The Ultra has a stock core speed of 250MHz and a stock RAM speed of 230MHz (Double Data Rate doubled, to 460MHz), versus the 200MHz and 166MHz (333MHz, thanks to DDR) of the plain GTS. This is a worthwhile increase, particularly the extra RAM speed; at 1600 by 1200, a GeForce2 GTS clocks in at about 70% of the speed of an Ultra. The lower the resolution, the smaller the Ultra's advantage.

Geforce2 Ultra benchmarks

NVIDIA have a couple of pretty little benchmark graphs up in which they show the Ultra to be more than twice as fast as the plain GTS for Quake III, and almost 80% faster for 3D WinBench 2000. But there's not even a sniff of the actual numbers, and no information on the test system, beyond a strangled "16x12x32" legend that, I presume, means the tests were run in 1600 by 1200 in 32 bit colour.

You're actually required by the WinBench license agreement to publish test system information, but I guess it doesn't count when you're just making numbers up, as the NVIDIA marketing people obviously are.

Real results, like Tom's here and Sharky's here, show the GTS scoring about 70% of Ultra speed at 1600 by 1200, and winning by less and less impressive margins as the resolution drops.

But according to NVIDIA's press release, Ultra boards will only come with 64Mb of RAM, which is bad news for anybody who doesn't normally have trouble squeezing their wallet shut around their giant wad of cash.

Even 166MHz DDR SGRAM's pricey enough at the moment that 64Mb GeForce2 GTS cards sell for $AU900. So the Ultra boards, when they hit the streets in September, will be quite alarmingly expensive. $US500's in the right ballpark for "basic" Ultra cards, which translates to well over $AU1000.
# # # #
According to the GeForce2 Ultra text, why will Ultra boards be so expensive when they reach stores in September? Answer in one to three sentences. Work only from the text above.

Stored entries
# # # #
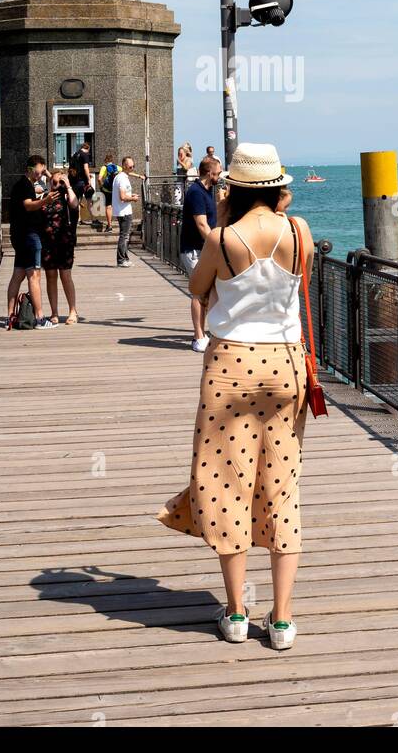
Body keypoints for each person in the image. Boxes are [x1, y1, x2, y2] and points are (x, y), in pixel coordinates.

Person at [158, 142, 313, 652]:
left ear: (235, 188)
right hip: (286, 363)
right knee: (281, 483)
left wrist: (224, 222)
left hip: (231, 366)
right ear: (278, 188)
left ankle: (238, 612)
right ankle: (284, 620)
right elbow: (297, 283)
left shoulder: (223, 238)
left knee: (229, 482)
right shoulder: (299, 231)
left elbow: (198, 289)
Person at [6, 155, 58, 332]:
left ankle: (10, 316)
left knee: (18, 275)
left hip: (19, 235)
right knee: (34, 276)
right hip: (30, 235)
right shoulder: (26, 185)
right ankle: (40, 318)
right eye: (38, 171)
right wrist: (46, 201)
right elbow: (28, 205)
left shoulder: (22, 185)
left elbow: (27, 201)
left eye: (42, 171)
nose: (40, 174)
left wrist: (42, 192)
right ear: (30, 168)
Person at [178, 156, 222, 352]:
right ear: (209, 173)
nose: (220, 176)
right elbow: (202, 224)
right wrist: (217, 246)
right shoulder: (196, 192)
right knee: (199, 291)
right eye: (218, 173)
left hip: (203, 249)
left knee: (209, 291)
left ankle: (207, 332)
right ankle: (198, 337)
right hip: (193, 249)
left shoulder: (208, 191)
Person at [41, 167, 79, 324]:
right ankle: (54, 312)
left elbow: (75, 204)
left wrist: (68, 185)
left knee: (65, 275)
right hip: (48, 242)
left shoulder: (66, 195)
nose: (56, 184)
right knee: (50, 276)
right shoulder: (45, 196)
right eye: (54, 182)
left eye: (59, 182)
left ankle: (72, 311)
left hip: (64, 241)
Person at [112, 156, 138, 267]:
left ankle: (124, 258)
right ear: (124, 166)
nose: (132, 168)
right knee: (124, 236)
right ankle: (121, 260)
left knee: (125, 235)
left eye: (133, 166)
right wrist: (133, 199)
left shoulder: (121, 177)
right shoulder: (122, 178)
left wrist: (131, 195)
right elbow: (122, 197)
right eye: (130, 166)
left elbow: (122, 195)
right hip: (124, 211)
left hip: (122, 210)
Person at [68, 140, 93, 235]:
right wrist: (89, 179)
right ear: (88, 148)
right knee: (89, 198)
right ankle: (93, 219)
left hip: (74, 181)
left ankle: (78, 219)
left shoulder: (75, 154)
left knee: (77, 199)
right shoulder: (84, 155)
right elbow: (86, 168)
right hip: (82, 181)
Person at [98, 152, 118, 230]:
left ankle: (109, 225)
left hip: (107, 190)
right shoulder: (117, 167)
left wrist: (101, 187)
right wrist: (139, 176)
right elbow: (127, 172)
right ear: (112, 160)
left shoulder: (104, 167)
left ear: (105, 160)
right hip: (115, 190)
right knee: (116, 206)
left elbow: (99, 179)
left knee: (108, 207)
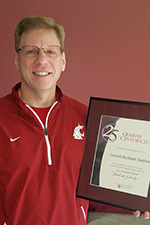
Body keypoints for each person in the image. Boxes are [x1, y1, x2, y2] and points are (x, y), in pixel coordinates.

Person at [0, 16, 89, 225]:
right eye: (31, 51)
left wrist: (132, 201)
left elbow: (97, 187)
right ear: (16, 60)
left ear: (63, 60)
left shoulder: (86, 117)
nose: (42, 60)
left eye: (51, 51)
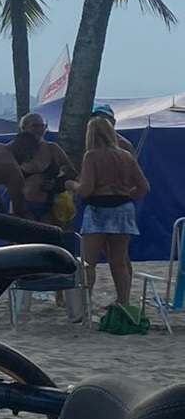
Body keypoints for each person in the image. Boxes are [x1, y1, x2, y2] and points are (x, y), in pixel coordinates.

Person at [66, 117, 150, 305]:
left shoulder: (92, 156)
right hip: (123, 208)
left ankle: (83, 305)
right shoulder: (125, 156)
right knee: (119, 261)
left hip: (98, 209)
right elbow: (143, 186)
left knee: (89, 262)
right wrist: (126, 195)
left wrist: (72, 185)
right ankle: (123, 302)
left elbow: (86, 189)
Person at [17, 112, 77, 223]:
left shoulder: (53, 149)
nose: (39, 129)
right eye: (35, 126)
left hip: (50, 206)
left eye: (42, 126)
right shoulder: (16, 151)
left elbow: (72, 173)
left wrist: (57, 182)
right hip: (23, 206)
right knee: (23, 239)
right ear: (24, 128)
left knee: (48, 239)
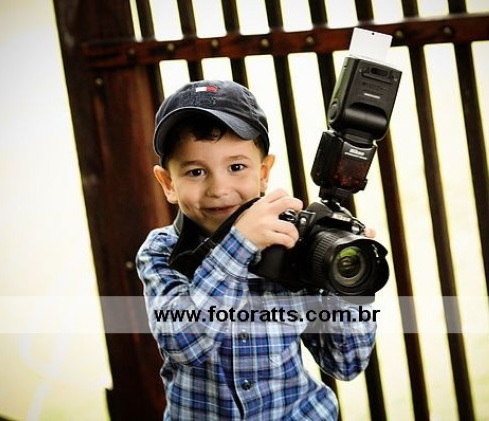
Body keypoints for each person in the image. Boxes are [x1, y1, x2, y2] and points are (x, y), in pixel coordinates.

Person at [136, 79, 377, 420]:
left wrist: (348, 285)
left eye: (237, 167)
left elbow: (345, 363)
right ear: (168, 183)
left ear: (263, 173)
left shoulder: (291, 241)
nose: (219, 188)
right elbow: (184, 344)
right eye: (195, 171)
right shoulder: (161, 252)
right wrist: (239, 246)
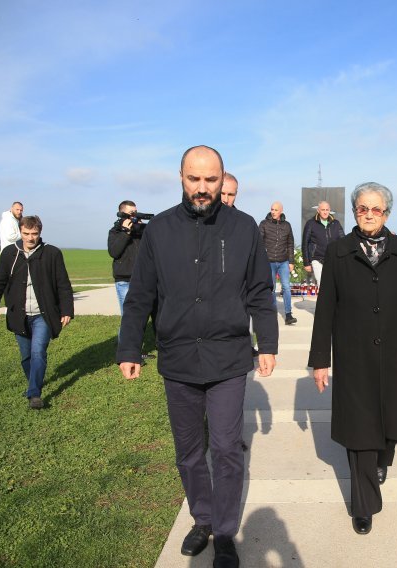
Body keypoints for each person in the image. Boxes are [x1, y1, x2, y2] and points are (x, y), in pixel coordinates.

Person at [116, 145, 278, 568]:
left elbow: (260, 291)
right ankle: (201, 518)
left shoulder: (244, 229)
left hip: (228, 358)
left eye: (211, 180)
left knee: (225, 448)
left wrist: (269, 343)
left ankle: (224, 532)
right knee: (188, 451)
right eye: (194, 179)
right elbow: (140, 297)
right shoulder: (159, 231)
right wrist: (130, 347)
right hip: (179, 359)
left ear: (223, 179)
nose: (203, 188)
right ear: (181, 178)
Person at [308, 182, 397, 536]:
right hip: (354, 356)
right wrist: (321, 359)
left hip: (394, 354)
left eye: (375, 209)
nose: (368, 214)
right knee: (359, 429)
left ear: (387, 213)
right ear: (354, 211)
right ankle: (364, 504)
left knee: (391, 423)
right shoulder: (338, 252)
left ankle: (384, 454)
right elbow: (326, 309)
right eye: (362, 208)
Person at [0, 215, 74, 409]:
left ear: (40, 233)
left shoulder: (52, 253)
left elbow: (63, 284)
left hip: (43, 315)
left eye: (34, 233)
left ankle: (34, 393)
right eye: (26, 233)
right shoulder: (10, 253)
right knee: (26, 356)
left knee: (37, 352)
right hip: (19, 314)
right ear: (20, 232)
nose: (30, 238)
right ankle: (34, 381)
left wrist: (67, 309)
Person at [259, 202, 297, 325]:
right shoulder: (264, 224)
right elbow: (258, 242)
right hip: (268, 262)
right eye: (272, 209)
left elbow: (290, 244)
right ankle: (272, 313)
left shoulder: (287, 225)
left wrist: (291, 261)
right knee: (271, 289)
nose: (273, 212)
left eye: (276, 210)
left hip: (283, 261)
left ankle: (288, 315)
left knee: (286, 287)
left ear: (281, 211)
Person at [107, 200, 147, 315]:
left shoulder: (140, 232)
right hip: (124, 281)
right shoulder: (115, 231)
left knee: (143, 314)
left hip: (142, 279)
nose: (134, 215)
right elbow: (114, 252)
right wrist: (125, 233)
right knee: (128, 317)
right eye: (131, 212)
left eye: (136, 212)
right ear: (122, 214)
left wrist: (142, 228)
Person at [302, 200, 345, 288]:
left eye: (327, 210)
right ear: (318, 210)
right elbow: (305, 243)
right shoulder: (310, 223)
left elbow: (343, 241)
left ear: (329, 210)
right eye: (323, 210)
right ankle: (323, 301)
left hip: (332, 259)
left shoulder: (336, 223)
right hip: (317, 259)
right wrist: (306, 263)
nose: (325, 212)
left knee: (334, 284)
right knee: (322, 283)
# # # #
* [Result for this task]: Ultra boards will only come with 64Mb of RAM, and even the slower 166MHz DDR SGRAM costs enough right now that 64Mb GeForce2 GTS cards sell for $AU900. So basic Ultra cards are expected to cost around $US500, which is well over $AU1000.